Monday, March 25, 2013

Social Psychology

Social Psychology

Psychology involves understanding and explaining behavior. In the late 1890’s, psychologists began the first experiments in the discipline of social psychology. This discipline has since evolved into a science that attempts to explain human behavior. Scientific methods are used to assist researchers in answering questions related to human behavior. The results of this research are used to understand and explain the relationship between human behavior and social situations.

Definition of Social Psychology
Social psychology is defined as the “scientific study of how people’s thoughts, feelings, and actions are affected by others” (McGraw - Hill, 2011, p.336). Social thinking, social influence, and social relations are components in the study of social psychology. Social thinking involves the way one sees his or herself and others around them. Social thinking also involves one’s beliefs, judgments, and attitudes. Attitudes, or how one sees a particular person, behavior, belief, or concept, are important in the study of social psychology. In fact, attitudes are one of the most central aspects of the discipline (McGraw - Hill, 2011).  Social influence includes one’s culture and pressures to conform. One’s social relations include his or her prejudice, aggression, attraction, and intimacy. Social psychologists study the kinds and causes of an individual’s behavior in relation to his or her social situations. Social psychologists attempt to explain the relationship between one’s situation and behavior.

How Social Psychology Differs from Other Related Disciplines
Social psychology is only one branch of psychology. Within the science of psychology, it is closely related to personality psychology. Social psychology is also related to the science of sociology. Social psychology focuses more on the differences in individuals than personality psychology. However, personality psychology focuses more on how individuals view and affect one another (Myers, 2010). In social psychology, it is assumed that situations are the primary factor behind behavior. Using research, social psychologists attempt to relate environmental factors to behavior. Personality psychology differs from these views. Personality psychologists assume that an individual’s disposition in a situation, not the actual situation, is the primary force behind behavior (Blass, 1984).
Sociology and social psychology are intertwined. Social psychology expands on the studies of sociologists. However, the two also have differences. Sociologists study people in groups. Social psychologists focus more on the individual in a group and use more experimentation (Myers, 2010). Sociologists study the social factors that affect an individual. Social psychologists identify why the factors have effects (Thoits, 1995). Sociologists study how characteristics, relationships, and situations influence a person’s thoughts, feelings, and behaviors (Thoits, 1995). However, social psychologists explain how and why these factors affect an individual. Social psychologists attempt to understand how a group arrives at a decision whereas sociologists attempt to explain how an individual’s characteristics affect a group’s decision. Sociologists try to explain deviant behavior whereas social psychologists focus more on obedience (Thoits, 1995).

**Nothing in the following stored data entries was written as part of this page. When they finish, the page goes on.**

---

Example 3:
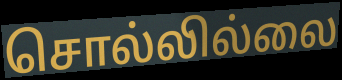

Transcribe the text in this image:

சொல்லில்லை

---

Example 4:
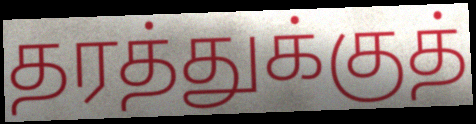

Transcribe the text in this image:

தரத்துக்குத்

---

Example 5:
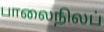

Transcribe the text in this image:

பாலைநிலப்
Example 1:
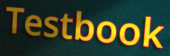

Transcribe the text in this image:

Testbook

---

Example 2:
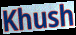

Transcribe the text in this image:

Khush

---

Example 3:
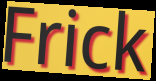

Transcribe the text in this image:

Frick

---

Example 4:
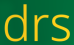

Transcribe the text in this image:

drs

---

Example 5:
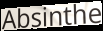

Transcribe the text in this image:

Absinthe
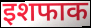
इशफाक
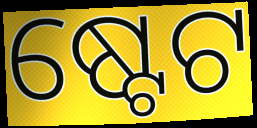
ଷ୍ଟେଟ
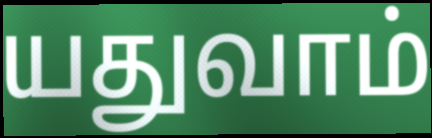
யதுவாம்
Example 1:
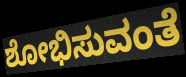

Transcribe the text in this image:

ಶೋಭಿಸುವಂತೆ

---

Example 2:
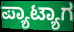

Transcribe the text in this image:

ಪ್ಯಾಟ್ಯಾಗ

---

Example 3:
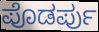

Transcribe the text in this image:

ಪೊಡರ್ಪು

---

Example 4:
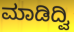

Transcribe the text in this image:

ಮಾಡಿದ್ವಿ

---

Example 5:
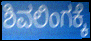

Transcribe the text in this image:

ಶಿವಲಿಂಗಕ್ಕೆ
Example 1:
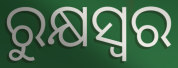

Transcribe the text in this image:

Role of Research in Social Psychology
Research is the “systematic inquiry aimed at the discovery of new knowledge” (McGraw - Hill, 2011, p. 17). Research is an important aspect in the science of psychology. Psychologists use the scientific method in research. By using the scientific method, psychologists propose theories, imply hypothesis, and predict behavior (Myers, 2010). Psychologists use research to explore and relate theories and hypothesis to behavior. Through observation and research, psychologists formulate ideas about an individual’s thoughts, influences, and relations to one another (Myers, 2010).

Psychologist Gordon Allport held the belief that social psychologists studied how individuals influenced and affected others (Thoits, 1995). Within the discipline of social psychology several aspects of an individual are studied. These include cultures, attitudes, beliefs, prejudices, and perceptions. Psychologists answer the questions concerning how one individual affects others by using scientific methods. Because of the research conducted, social psychology is now an important discipline in the study of individuals’ behavior in relation to social situations.

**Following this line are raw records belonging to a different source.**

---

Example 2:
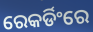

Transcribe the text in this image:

ରେକର୍ଡିଂରେ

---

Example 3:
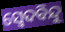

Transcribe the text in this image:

ସ୍ଵେଦବିନ୍ଦୁ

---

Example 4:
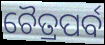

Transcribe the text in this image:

ଚୈତ୍ରପର୍ବ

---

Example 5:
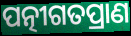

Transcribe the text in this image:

ପତ୍ନୀଗତପ୍ରାଣ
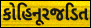
કોહિનૂરજડિત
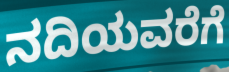
ನದಿಯವರೆಗೆ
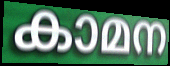
കാമന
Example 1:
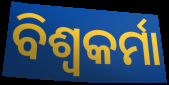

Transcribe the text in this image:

ବିଶ୍ବକର୍ମା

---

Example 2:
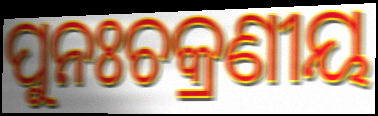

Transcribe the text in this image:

ପୁନଃଚକ୍ରଣୀୟ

Blass, T. (1984). Social Psychology and Personality: Toward a Convergence. Journal of Personality and Social Psychology, 47(5), 1013-1027. doi:10.1037/0022-3514.47.5.1013

McGraw - Hill (2011). Psychsmart. New York, NY: Author.

Myers, D. (2010). Social Psychology (10th ed.). New York, NY: McGraw-Hill.

Thoits, P. A. (1995). Social Psychology: The Interplay Between Sociology and Psychology. Social Forces, 73(4), 1231-1243.